* _What you should do_
Extract the lines of the entries below, starting at the line that contains "The Aggravated Battery" and continuing through the end of the entries, and reproduce them without alteration. Leave out the pictures.

Chart analysis data:
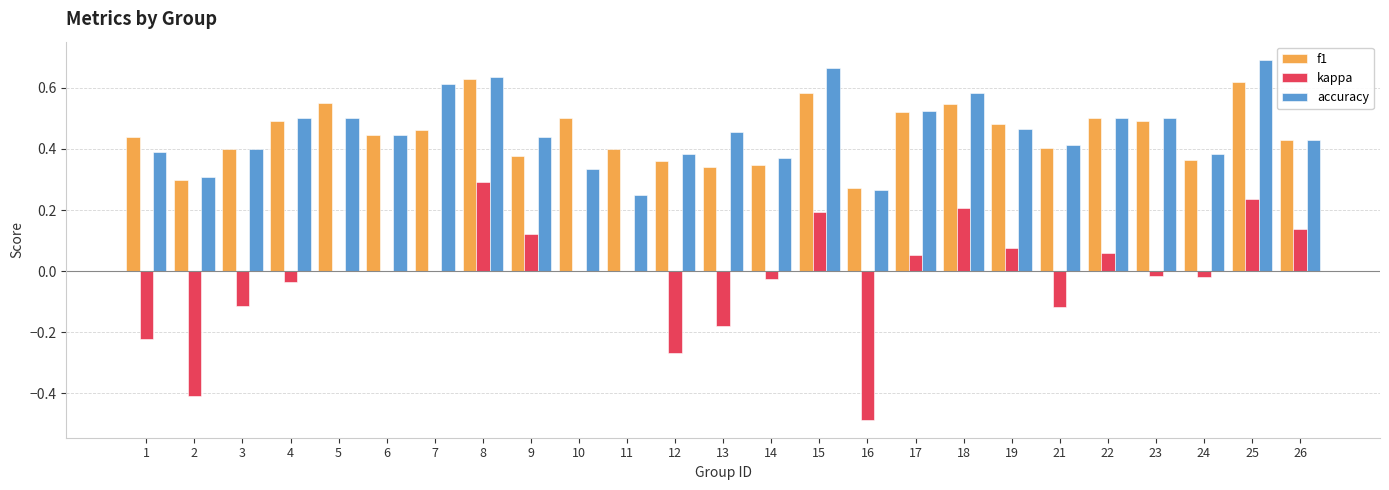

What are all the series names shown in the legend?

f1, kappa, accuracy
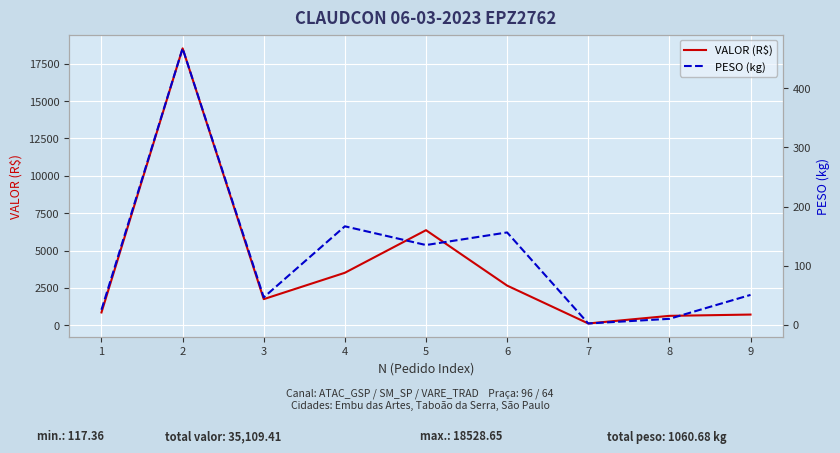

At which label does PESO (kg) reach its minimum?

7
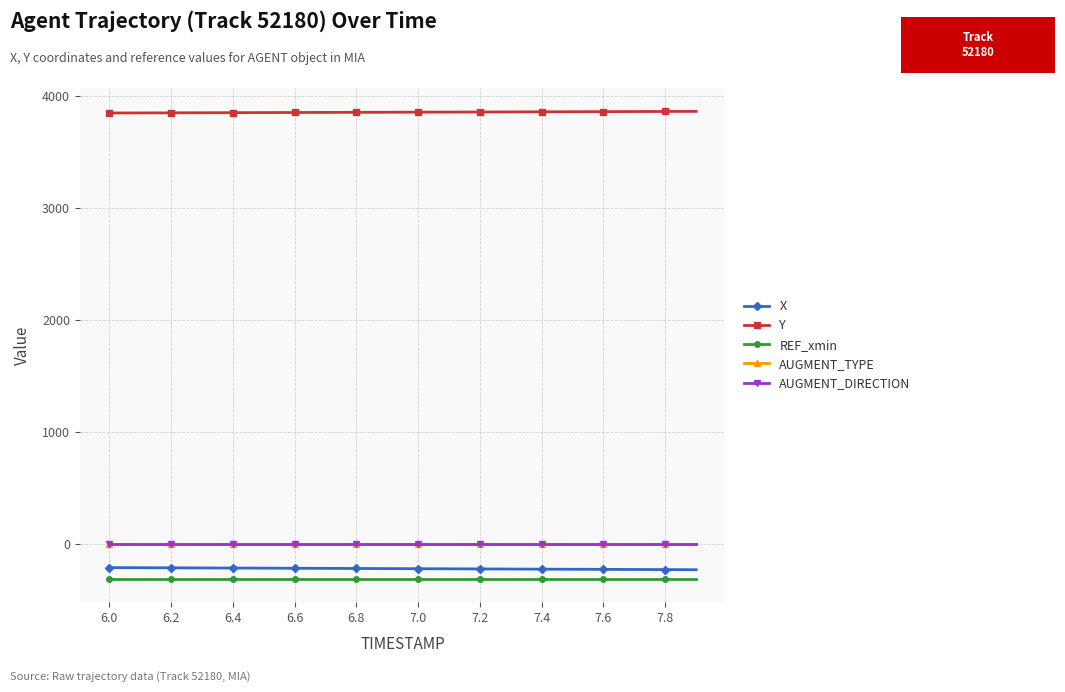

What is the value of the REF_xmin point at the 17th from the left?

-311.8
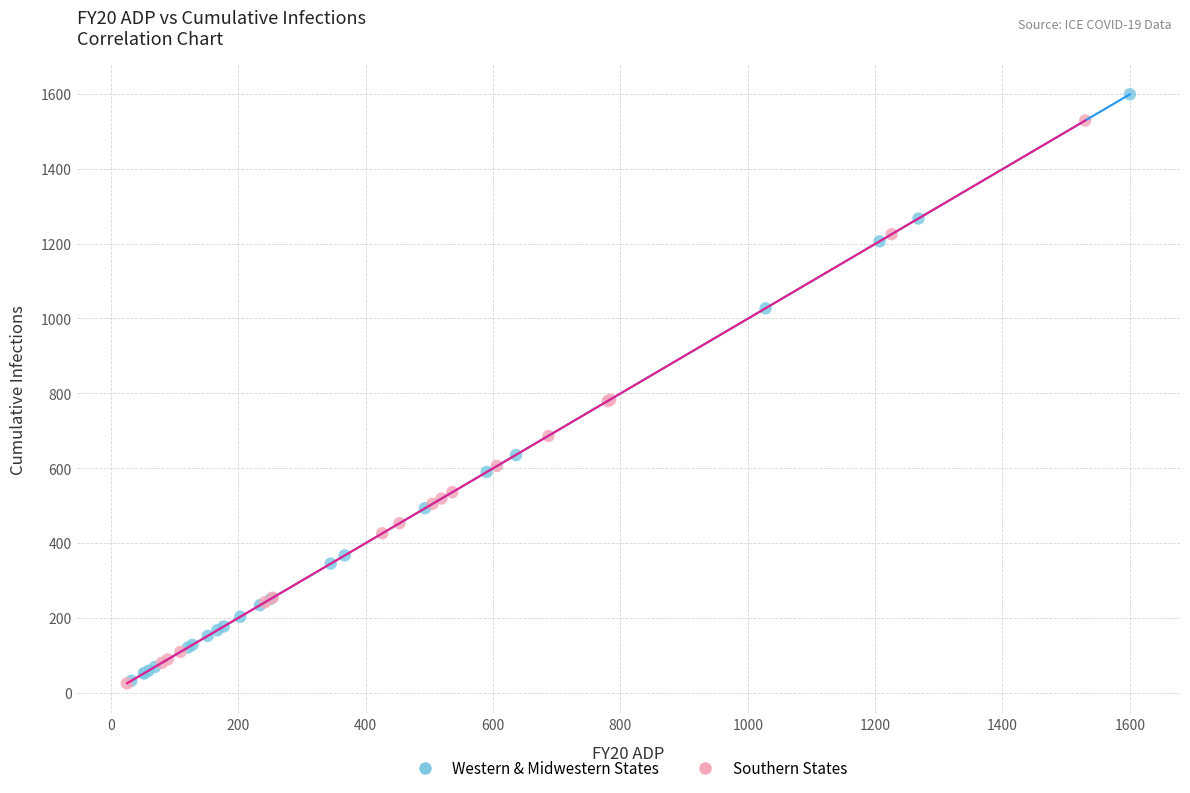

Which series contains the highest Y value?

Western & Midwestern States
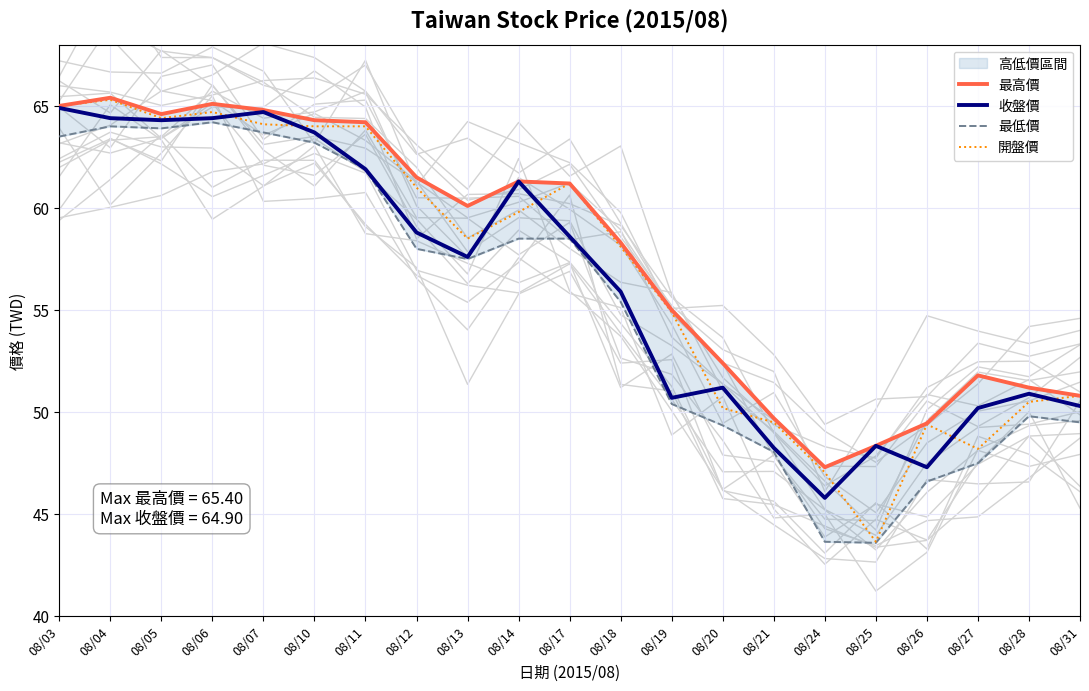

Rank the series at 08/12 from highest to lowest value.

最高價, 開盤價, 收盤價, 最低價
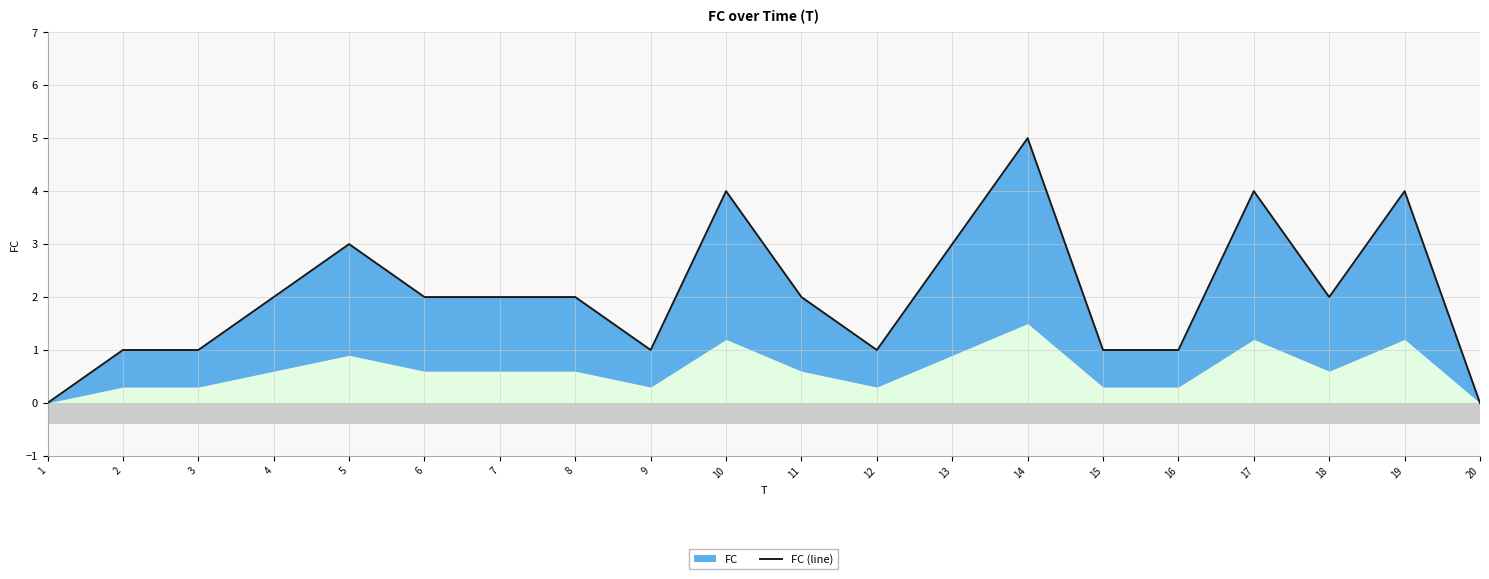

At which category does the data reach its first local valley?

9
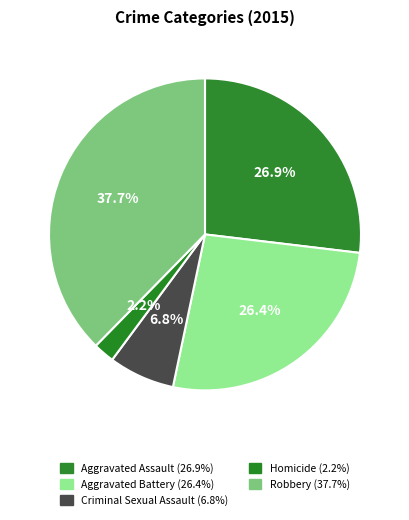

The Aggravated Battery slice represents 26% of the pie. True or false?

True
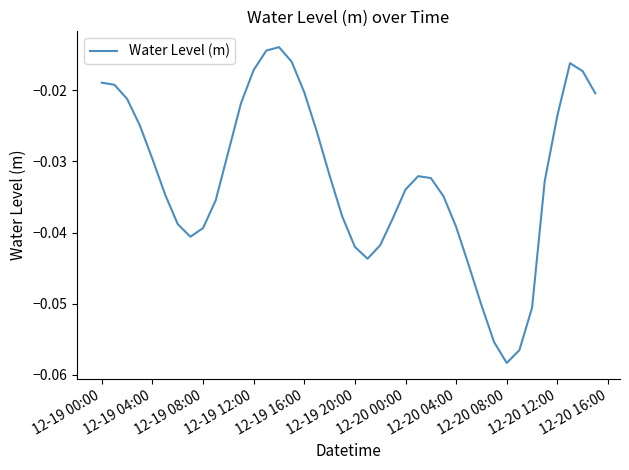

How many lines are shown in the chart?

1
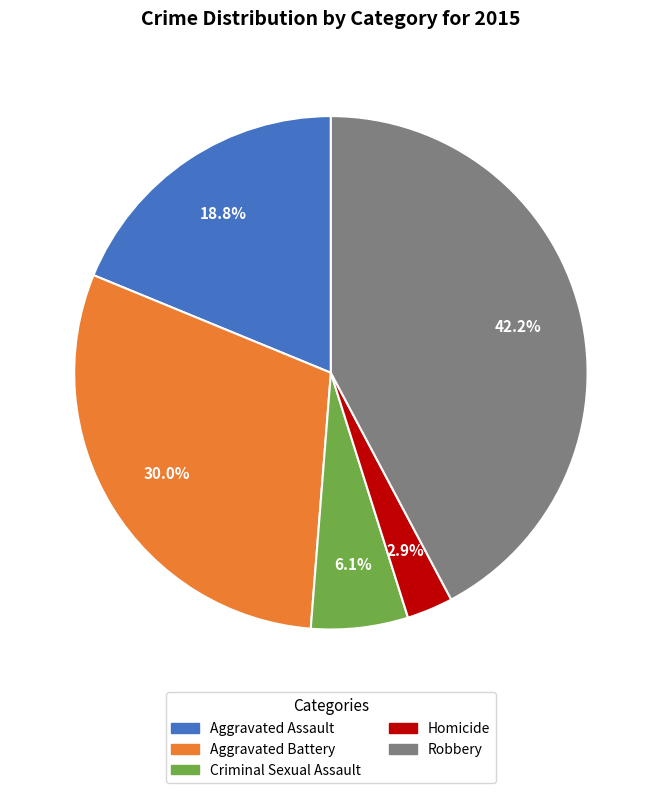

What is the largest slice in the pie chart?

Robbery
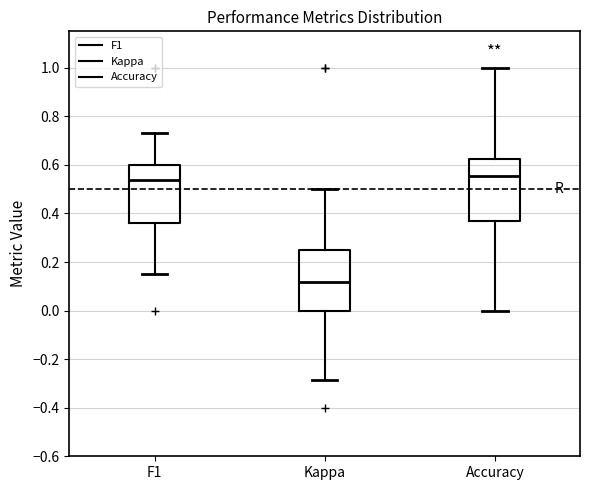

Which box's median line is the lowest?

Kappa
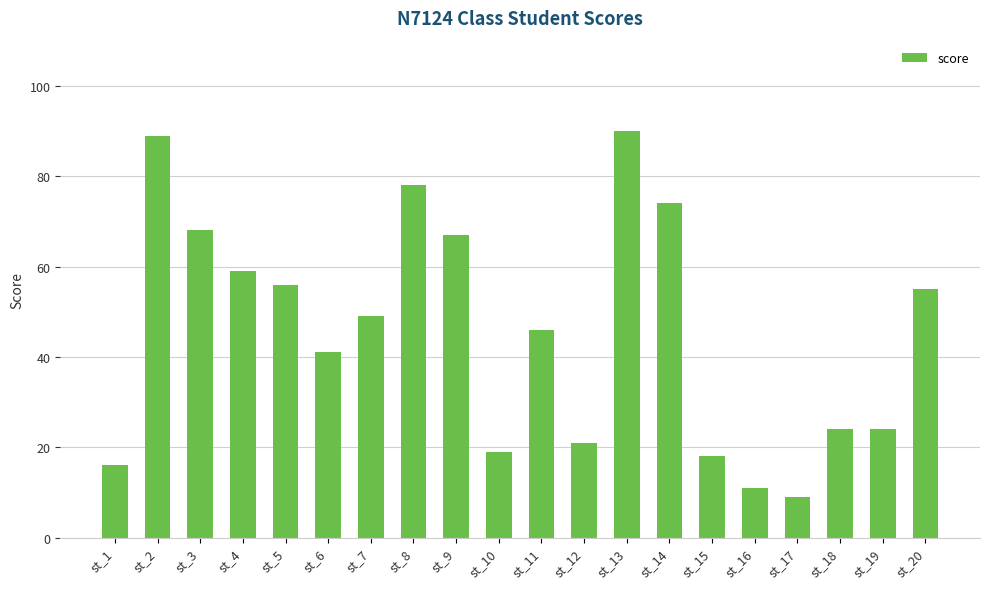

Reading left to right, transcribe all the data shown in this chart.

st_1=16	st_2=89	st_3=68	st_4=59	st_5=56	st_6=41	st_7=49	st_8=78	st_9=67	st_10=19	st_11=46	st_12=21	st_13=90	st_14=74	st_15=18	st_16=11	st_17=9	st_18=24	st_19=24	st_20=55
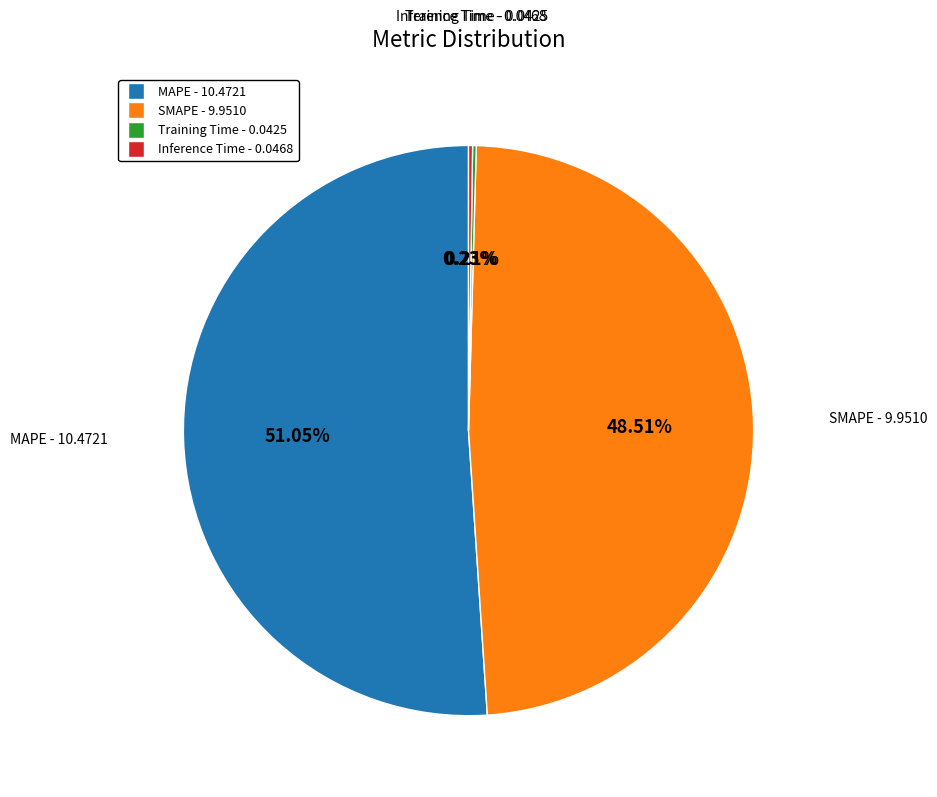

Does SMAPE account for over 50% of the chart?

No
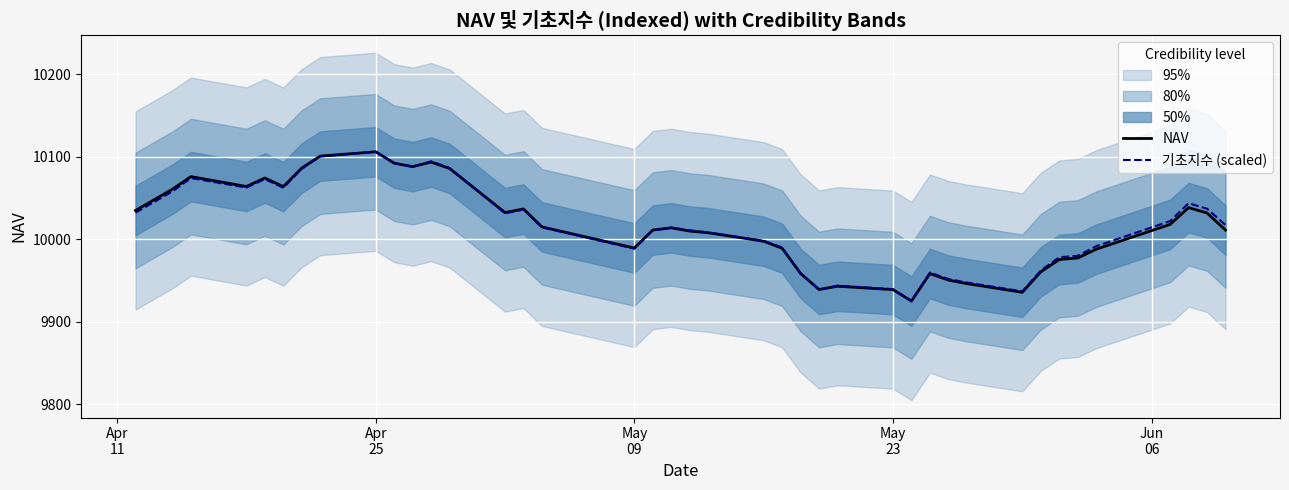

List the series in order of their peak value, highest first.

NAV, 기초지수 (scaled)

* _Answer to the problem_
The Aggravated Battery slice represents 26% of the pie. True or false?

True

How many lines are shown in the chart?

1

What is the largest slice in the pie chart?

Robbery

Which box's median line is the lowest?

Kappa

Reading left to right, transcribe all the data shown in this chart.

st_1=16	st_2=89	st_3=68	st_4=59	st_5=56	st_6=41	st_7=49	st_8=78	st_9=67	st_10=19	st_11=46	st_12=21	st_13=90	st_14=74	st_15=18	st_16=11	st_17=9	st_18=24	st_19=24	st_20=55

Does SMAPE account for over 50% of the chart?

No

List the series in order of their peak value, highest first.

NAV, 기초지수 (scaled)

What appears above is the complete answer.